Having worked with Cannon before, Van Slyke is very familiar with the directors’ penchant for “filling up the soundscape, to hear sounds surrounding and infiltrating the dialog—bumping up against it— as opposed to a pristine dialog track.” Using a combination of archival sounds from his late 1980s sonic work, mixed with bespoke modern sounds, Van Slyke created hybrid sounds for the show that reinforce the “…separate time and place..” in which Gotham exists, as Hollywood Reporter goes on to say in its review.

“Danny plans moments when sound can be a really big player in the story,” Van Slyke says. “He leaves moments for the sound to sink in, and that opened the door for me to really take chances.”

Van Slyke’s chance-taking ability to deliver dynamic soundscapes that enhance the storytelling—whether a full length film, TV show, or 30 second commercial—has endeared him to Sonixphere’s ad agency clients, making him a valuable resource for high-level sound design on national campaigns for such major brands as Budweiser, OnStar, and US Bank, to name a few.

Throughout Gotham, Van Slyke traverses a wide spectrum of sonic dynamics balancing period soundscapes with modern sounds peppered in for dynamics. Textural effects—tangled foreign tongues swirl around the audio track to impart an organic feel to bustling outdoor ethnic market scenes. And alternatively, there are the “New York-on-steroids” scenes where Van Slyke ramps up the tension, altering reality with big over-the-top sounds: shotguns and 38s are blown up to sound like cannons.

Improvising is one of Van Slyke’s strong suits and came into play while he was creating the audio universe of Gotham. In the many “fistacuff” scenes throughout the show, to avoid a “Hollywood” or comic vibe to the fighting, Van Slyke achieved a bare knuckle, gritty sound of fists pummeling flesh by hitting a pig carcass with a bat.

 

“David (Van Slyke) is a sound design force onto himself,” says Greg Allan, CEO and Creative Director of Sonixphere. “He brings a bottomless bag of sonic ideas and possibilities to each project we work on for ad clients, and his approach is completely original. David’s experience with film and TV work benefits commercials because he knows how to add impact and the unexpected to 30 seconds of film while remaining completely appropriate and making clients very happy.”

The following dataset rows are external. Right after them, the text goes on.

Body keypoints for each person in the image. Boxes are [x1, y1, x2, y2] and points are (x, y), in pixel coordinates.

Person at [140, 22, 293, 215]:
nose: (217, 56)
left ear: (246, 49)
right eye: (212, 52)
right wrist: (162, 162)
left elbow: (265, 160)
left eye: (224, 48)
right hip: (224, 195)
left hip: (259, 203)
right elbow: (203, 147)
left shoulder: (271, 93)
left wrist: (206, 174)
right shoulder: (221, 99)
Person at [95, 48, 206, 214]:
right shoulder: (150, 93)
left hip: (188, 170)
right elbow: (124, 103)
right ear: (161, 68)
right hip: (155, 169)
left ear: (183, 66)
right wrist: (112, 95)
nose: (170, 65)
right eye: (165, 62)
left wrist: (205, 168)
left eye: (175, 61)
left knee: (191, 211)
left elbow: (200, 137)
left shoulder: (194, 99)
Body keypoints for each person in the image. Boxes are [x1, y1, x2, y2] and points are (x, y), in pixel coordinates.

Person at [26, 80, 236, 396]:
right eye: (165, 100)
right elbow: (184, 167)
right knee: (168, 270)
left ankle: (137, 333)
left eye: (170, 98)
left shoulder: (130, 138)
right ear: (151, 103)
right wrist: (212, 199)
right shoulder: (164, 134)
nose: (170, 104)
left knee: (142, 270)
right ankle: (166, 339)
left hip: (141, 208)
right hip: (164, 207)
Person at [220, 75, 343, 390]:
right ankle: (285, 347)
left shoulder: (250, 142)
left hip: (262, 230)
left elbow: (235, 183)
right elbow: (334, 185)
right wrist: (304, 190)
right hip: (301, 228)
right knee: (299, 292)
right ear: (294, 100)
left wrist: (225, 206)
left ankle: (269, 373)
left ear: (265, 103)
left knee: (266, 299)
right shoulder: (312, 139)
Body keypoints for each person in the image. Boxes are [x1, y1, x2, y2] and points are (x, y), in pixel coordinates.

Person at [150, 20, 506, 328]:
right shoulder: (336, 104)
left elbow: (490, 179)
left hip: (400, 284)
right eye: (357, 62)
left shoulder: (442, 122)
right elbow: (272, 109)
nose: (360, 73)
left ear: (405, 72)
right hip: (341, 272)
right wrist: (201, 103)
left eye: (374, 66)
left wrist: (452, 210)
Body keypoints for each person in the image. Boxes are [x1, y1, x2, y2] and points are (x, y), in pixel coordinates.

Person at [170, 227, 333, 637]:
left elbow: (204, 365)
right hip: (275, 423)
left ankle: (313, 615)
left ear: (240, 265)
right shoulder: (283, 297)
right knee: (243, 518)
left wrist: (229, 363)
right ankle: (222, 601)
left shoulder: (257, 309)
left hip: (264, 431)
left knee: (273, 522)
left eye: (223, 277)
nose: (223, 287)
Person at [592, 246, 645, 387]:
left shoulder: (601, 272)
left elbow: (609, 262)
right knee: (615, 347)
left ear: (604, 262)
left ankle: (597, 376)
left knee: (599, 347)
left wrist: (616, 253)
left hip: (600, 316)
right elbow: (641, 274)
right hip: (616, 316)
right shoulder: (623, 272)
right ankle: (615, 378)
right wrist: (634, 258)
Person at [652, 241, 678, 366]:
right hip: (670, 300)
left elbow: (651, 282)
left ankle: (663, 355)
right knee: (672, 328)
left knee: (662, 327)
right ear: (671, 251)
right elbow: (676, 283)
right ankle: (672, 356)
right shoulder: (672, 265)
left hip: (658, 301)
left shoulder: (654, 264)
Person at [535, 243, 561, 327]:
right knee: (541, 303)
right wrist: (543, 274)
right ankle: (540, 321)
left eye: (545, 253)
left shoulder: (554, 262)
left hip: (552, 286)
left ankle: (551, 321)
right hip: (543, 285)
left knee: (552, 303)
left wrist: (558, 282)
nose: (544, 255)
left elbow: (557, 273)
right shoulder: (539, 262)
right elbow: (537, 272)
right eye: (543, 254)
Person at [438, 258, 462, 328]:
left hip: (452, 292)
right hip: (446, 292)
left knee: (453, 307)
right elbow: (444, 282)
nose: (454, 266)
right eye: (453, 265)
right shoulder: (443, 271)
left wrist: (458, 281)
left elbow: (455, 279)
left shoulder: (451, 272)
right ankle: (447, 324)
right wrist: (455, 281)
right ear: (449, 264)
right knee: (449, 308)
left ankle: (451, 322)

While there are “hyper-loud” moments in Gotham, there are also sensitive, quieter ones, for which Van Slyke provided standout sound design detailing. In the opening scene where a young Bruce Wayne witnesses his parents being robbed and then murdered in an alley, Cannon uses slow motion for three cuts when pearls from the mother’s broken necklace, are falling to the ground. To amplify the foreboding and extended slo mo of imagery, Van Slyke created a delicate, percussive sound— achieved by trial and error and improvisation—using a Mardi Gras necklace he cut it up and a ramekin.

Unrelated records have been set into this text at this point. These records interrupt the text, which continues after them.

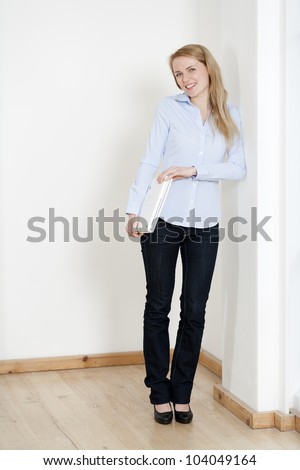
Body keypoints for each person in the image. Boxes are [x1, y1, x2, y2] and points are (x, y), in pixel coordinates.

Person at [125, 44, 246, 425]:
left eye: (191, 70)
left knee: (194, 311)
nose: (186, 79)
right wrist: (134, 210)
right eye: (178, 74)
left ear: (208, 68)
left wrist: (193, 169)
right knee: (158, 306)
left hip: (205, 226)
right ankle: (159, 392)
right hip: (162, 220)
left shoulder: (231, 115)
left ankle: (182, 393)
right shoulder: (168, 108)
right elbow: (149, 159)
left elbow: (238, 168)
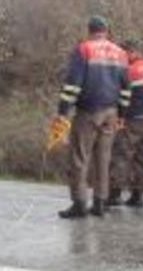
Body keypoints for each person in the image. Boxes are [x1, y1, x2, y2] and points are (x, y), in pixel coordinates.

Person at [53, 16, 130, 218]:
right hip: (111, 113)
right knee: (103, 159)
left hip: (88, 112)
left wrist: (62, 112)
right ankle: (99, 204)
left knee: (79, 158)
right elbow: (126, 89)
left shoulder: (84, 49)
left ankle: (79, 204)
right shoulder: (121, 53)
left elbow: (72, 85)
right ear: (107, 30)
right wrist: (122, 114)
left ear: (89, 30)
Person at [107, 40, 143, 209]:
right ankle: (137, 196)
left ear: (131, 52)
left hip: (134, 118)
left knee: (121, 154)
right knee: (142, 157)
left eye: (123, 54)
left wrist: (119, 116)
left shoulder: (130, 71)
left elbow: (120, 97)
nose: (121, 58)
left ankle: (114, 194)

“I was using the ramekin to hold the loose beads, but there was a great ring to it,” he says. “I recorded the beads dropping onto cement, and then recorded them dropping into the ramekin. In the ramekin, they made a delicate percussive sound that I preferred, so I made them slo-mo, to match the visuals, and it’s a really cool effect.”

“I’ve been working with David for a long time and he consistently comes up with new sound design solutions that blow my mind,” says Allan. “He never ceases to amaze me and we’re thrilled to be able to offer ad clients this level of artistry for their commercial projects.”